▶ _TASK PROMPT_: Switch "country" to "nation" and give back everything from the line containing "collection date: 1901-08" down to the line containing "locality: Priest Lake.", changing nothing else.

▶ _PROVIDED MATERIAL_:
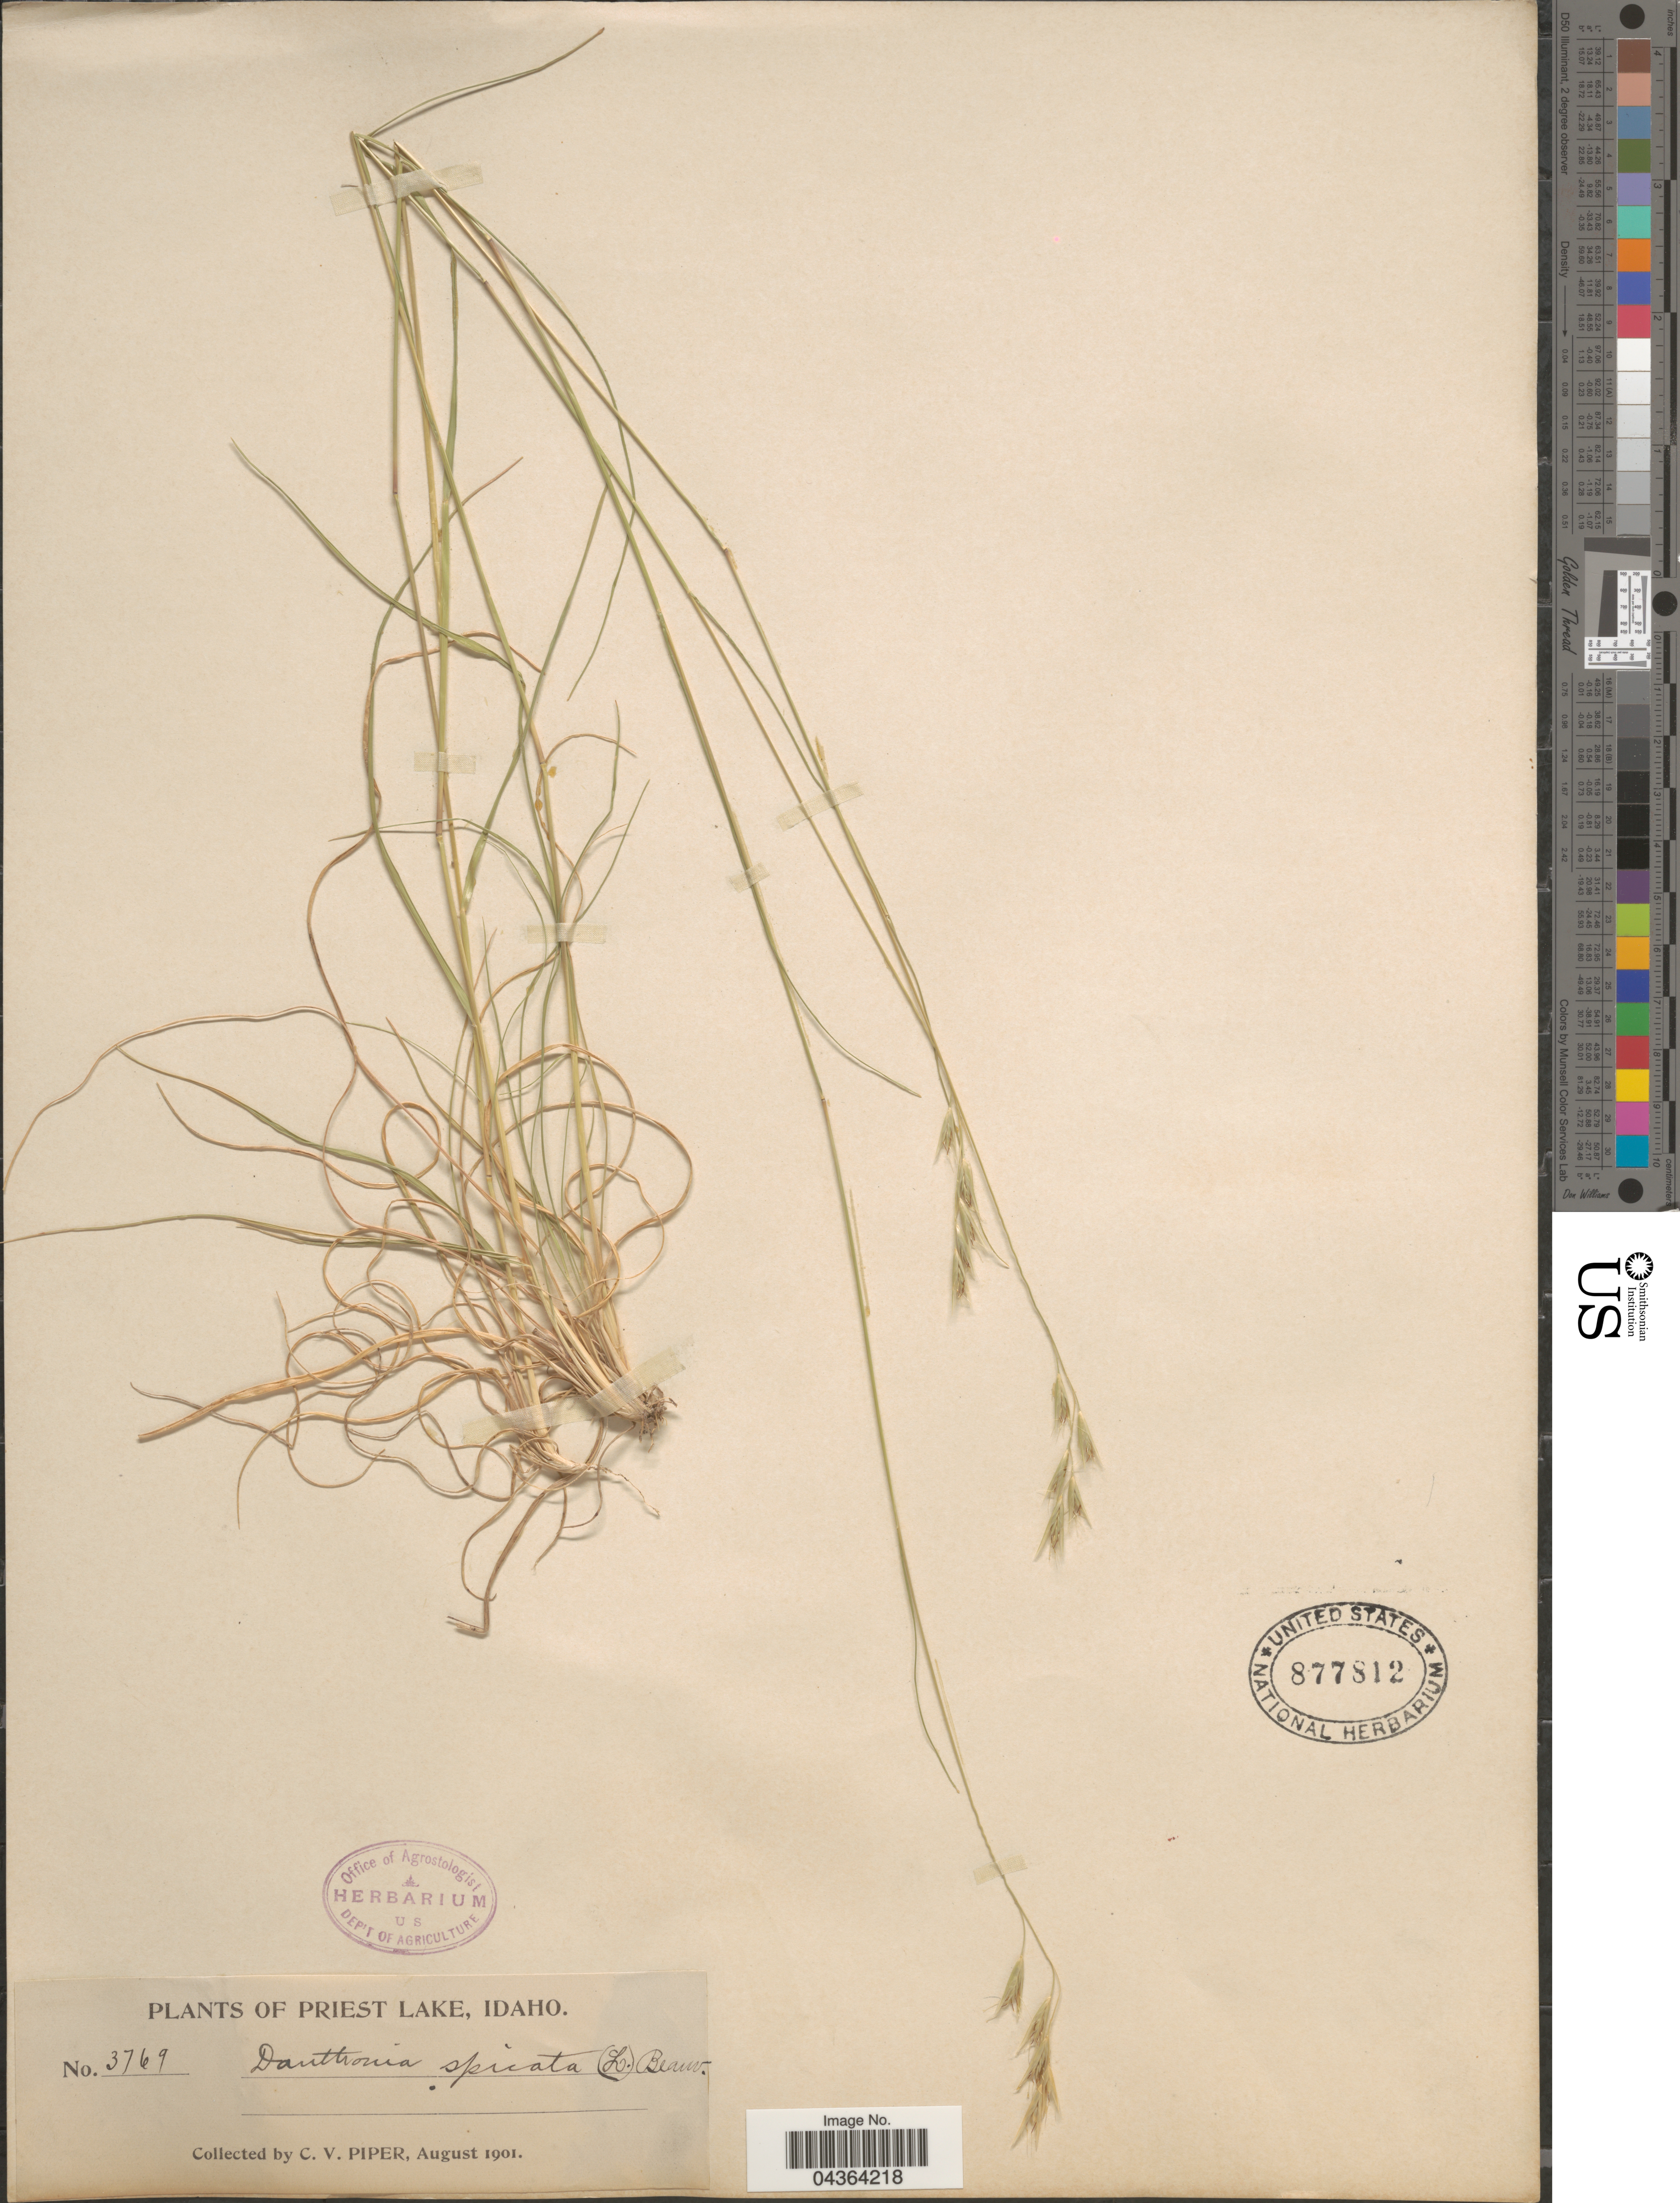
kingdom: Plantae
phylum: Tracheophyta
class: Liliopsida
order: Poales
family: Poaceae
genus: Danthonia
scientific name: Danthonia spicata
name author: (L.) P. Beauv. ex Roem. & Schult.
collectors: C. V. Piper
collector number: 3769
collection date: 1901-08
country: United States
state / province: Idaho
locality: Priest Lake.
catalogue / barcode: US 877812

---

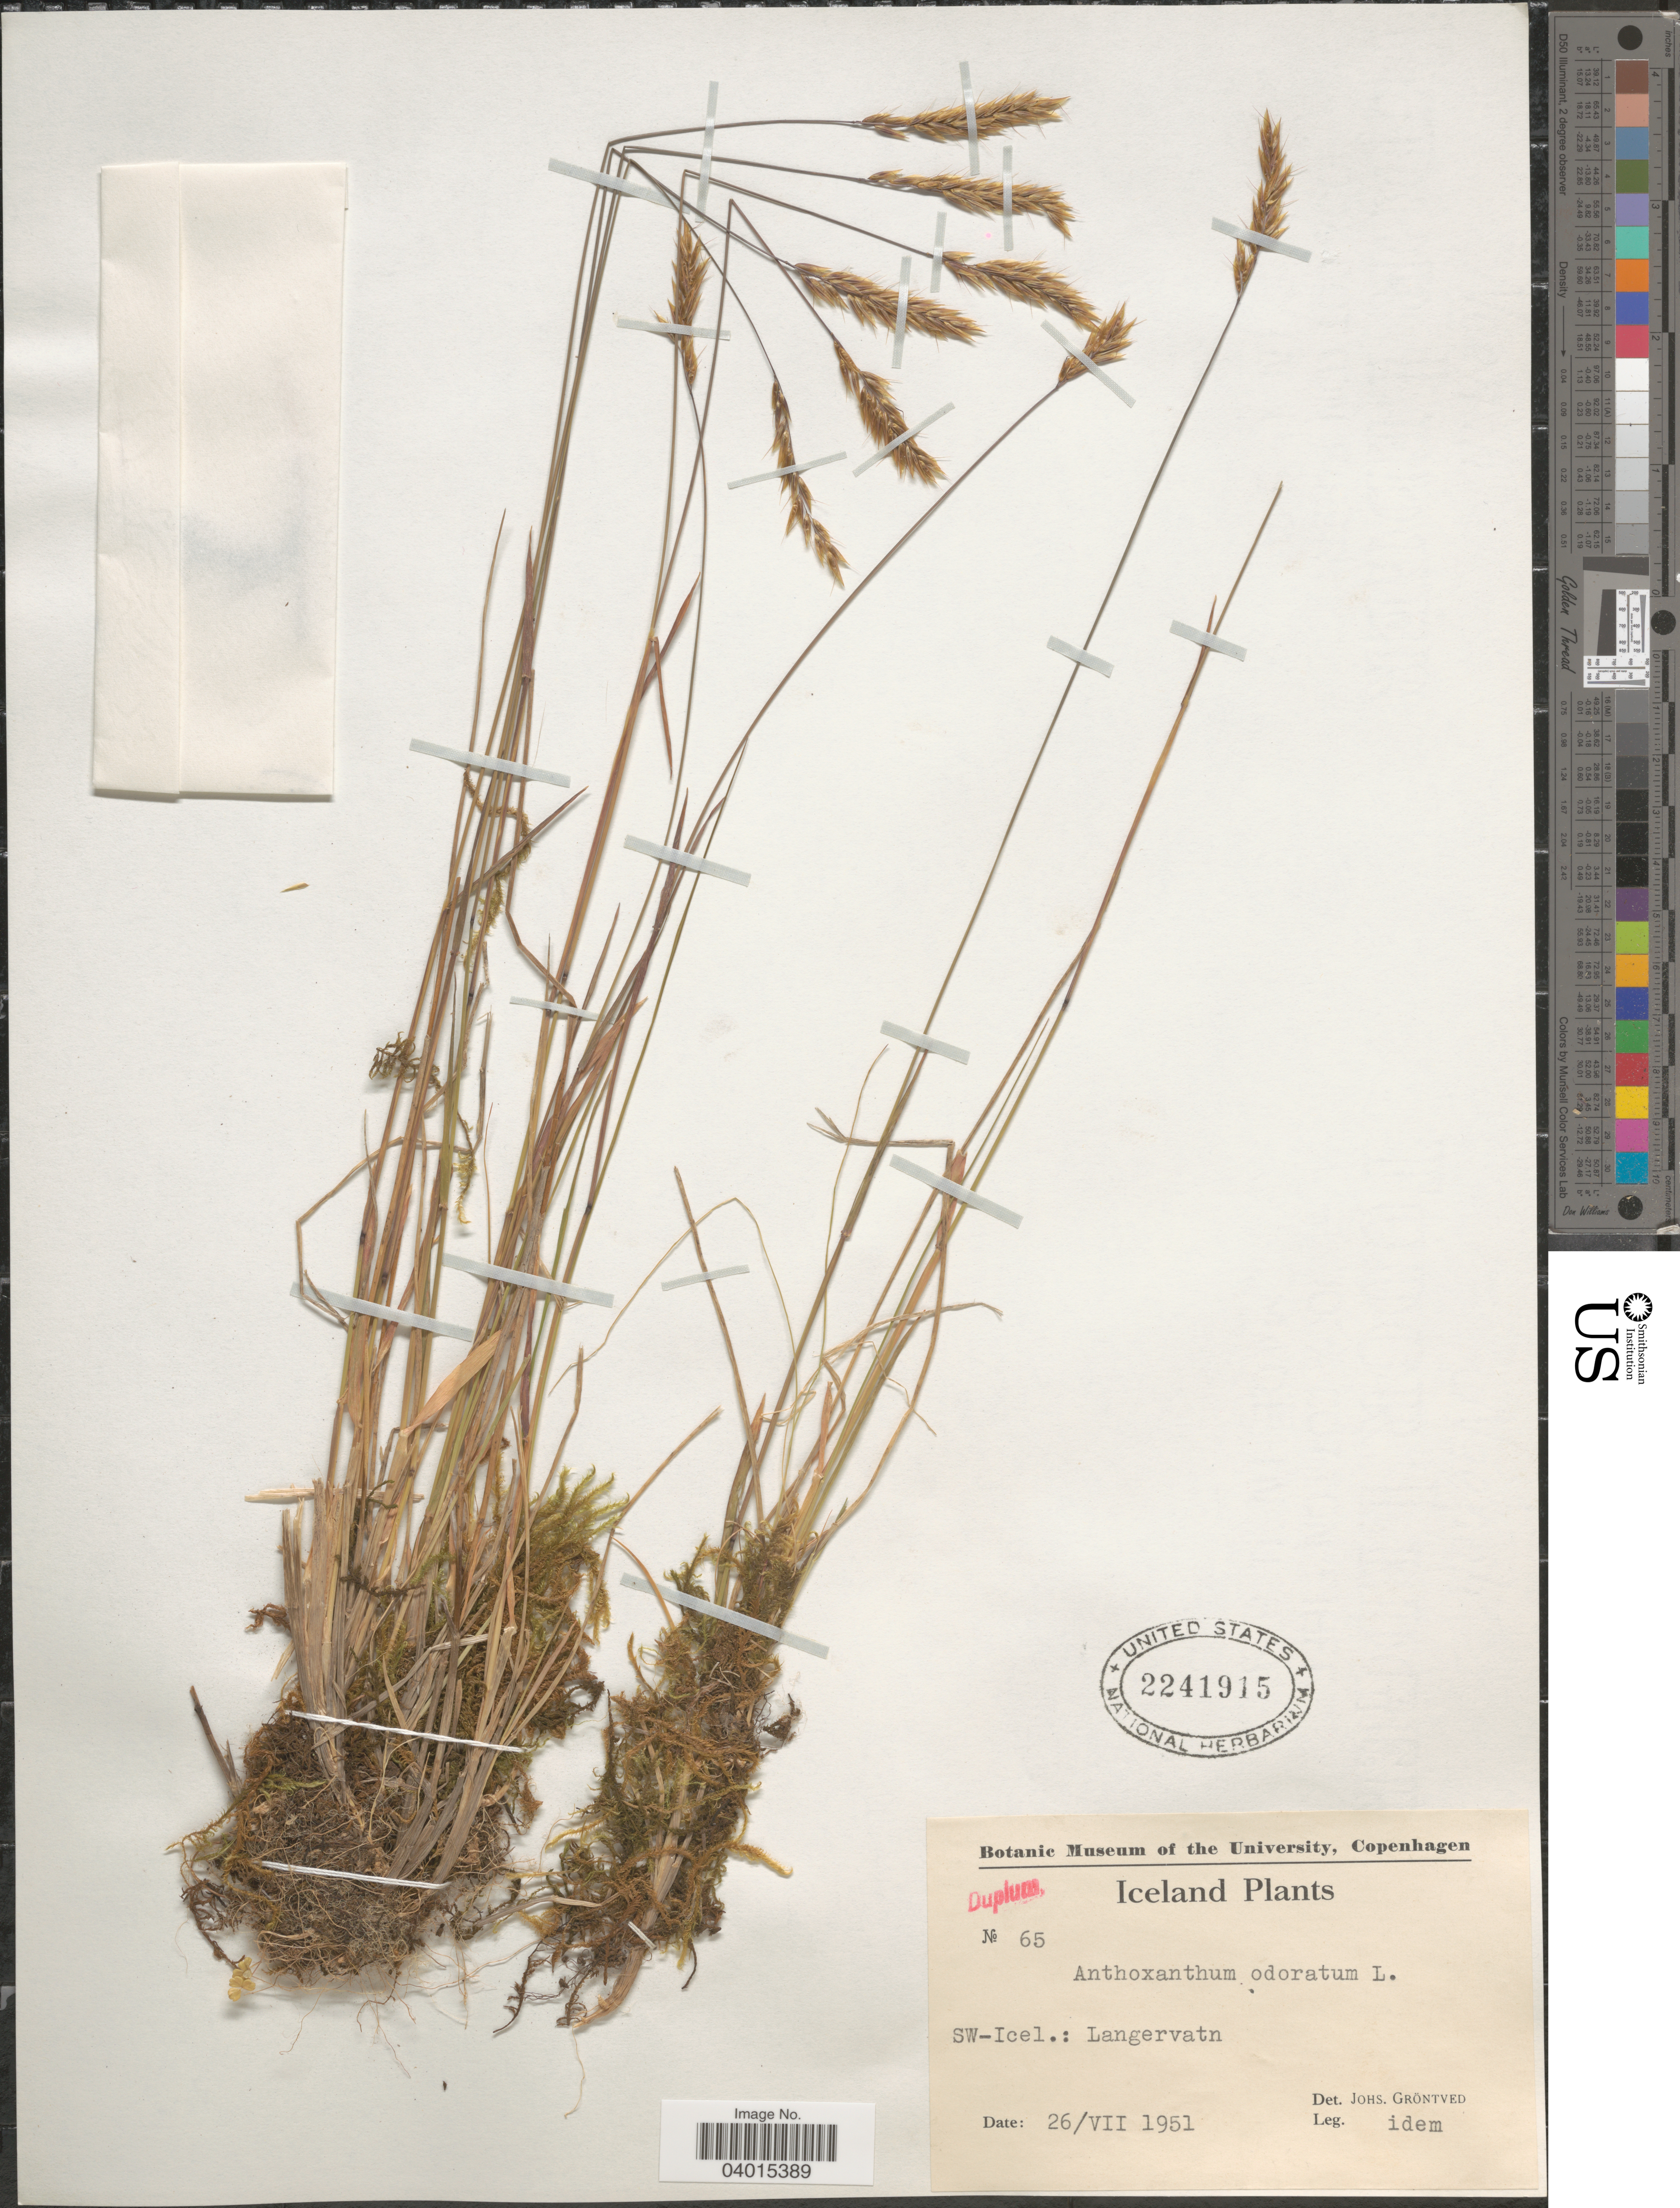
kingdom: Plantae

▶ _TASK OUTPUT_:
collection date: 1901-08
nation: United States
state / province: Idaho
locality: Priest Lake.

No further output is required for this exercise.